DOP036 The therapeutic efficacy of anti-TNF requires Fc-gamma receptors and can be improved by antibody hypo-fucosylation
Bloemendaal F.*1, Levin A.2, Wildenberg M.2, Koelink P.2, Visser R.3, Claassens J.4, Bradford M.5, D'Haens G.2, Verbeek S.4, Vidarsson G.3, van den Brink G.2
1University of Amsterdam, Gastroenterology, Amsterdam, Netherlands 2Academic Medical Center, Gastroenterology, Amsterdam, Netherlands 3Sanquin Research, Department of Experimental Immunohematology, Amsterdam, Netherlands 4Leiden University Medical Center, Department of Human Genetics, Leiden, Netherlands 5Abbvie Bioresearch Center, Worcester, United States
Treatment with the IgG1 anti-TNF antibodies infliximab and adalimumab achieves complete mucosal healing in a considerable proportion of patients with Crohn's disease. In contrast, the Fab' fragment certolizumab showed only 4% endoscopic remission. These observations suggest that the Fc-region of anti-TNF contributes to the induction of mucosal healing. We have previously showed that anti-TNF induces CD206+ regulatory macrophages and that these macrophages were increased in the lamina propria of anti-TNF responders, but not in non-responders. Here, we investigate the importance of Fc-gamma receptor (FcgR) engagement by anti-TNF for achieving therapeutic efficacy in IBD.

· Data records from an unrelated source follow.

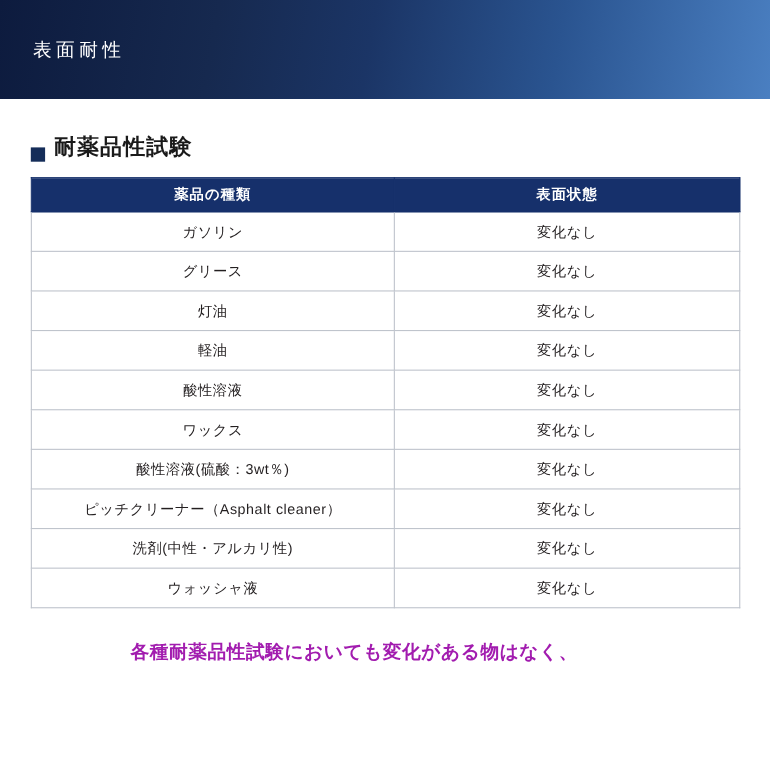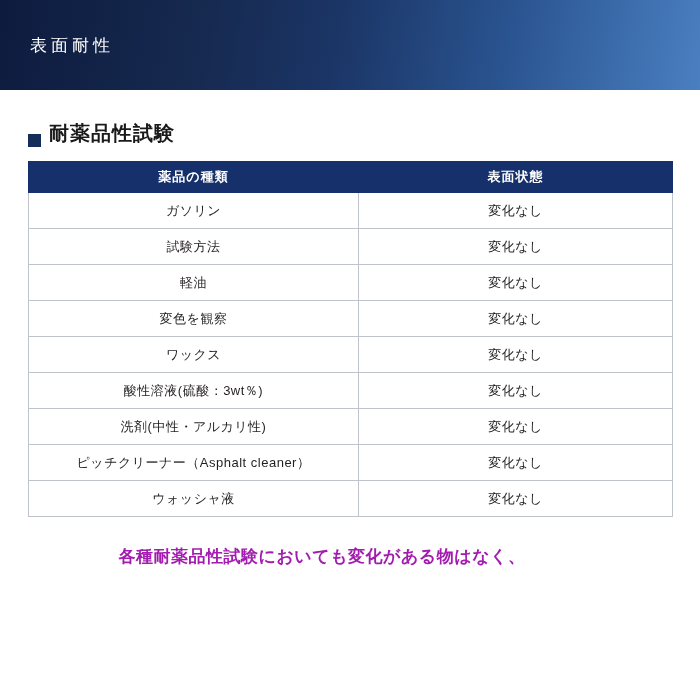--- a/index.html
+++ b/index.html
@@ -140,7 +140,7 @@
           <td>変化なし</td>
         </tr>
         <tr>
-          <td>試験方法</td>
+          <td>グリース</td>
           <td>変化なし</td>
         </tr>
         <tr>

Rag1−/− mice lacking all activating FcgR were generated. We constructed hypo-fucosylated anti-murine TNF and hypo-fucosylated adalimumab.
Anti-TNF treatment achieved near complete intestinal healing in the T-cell transfer model. However, mice lacking FcgR were completely unresponsive to anti-TNF therapy. In line with our previous human data, colons of mice treated with anti-TNF contained increased amounts of CD206+ macrophages, but this effect was completely abrogated in animals mice lacking FcgR.
FcgR engagement by anti-TNF is required for the therapeutic efficacy in IBD. Increasing the Fc binding affinity of anti-TNF with hypo-fucosylation significantly improved therapeutic outcome. Anti-TNF therapy currently achieves mucosal healing in less than 50% of patients, antibody glycoengineering could be an effective future strategy and might be of special interest for patients carrying the low affinity FcgRIIIa158F allotype.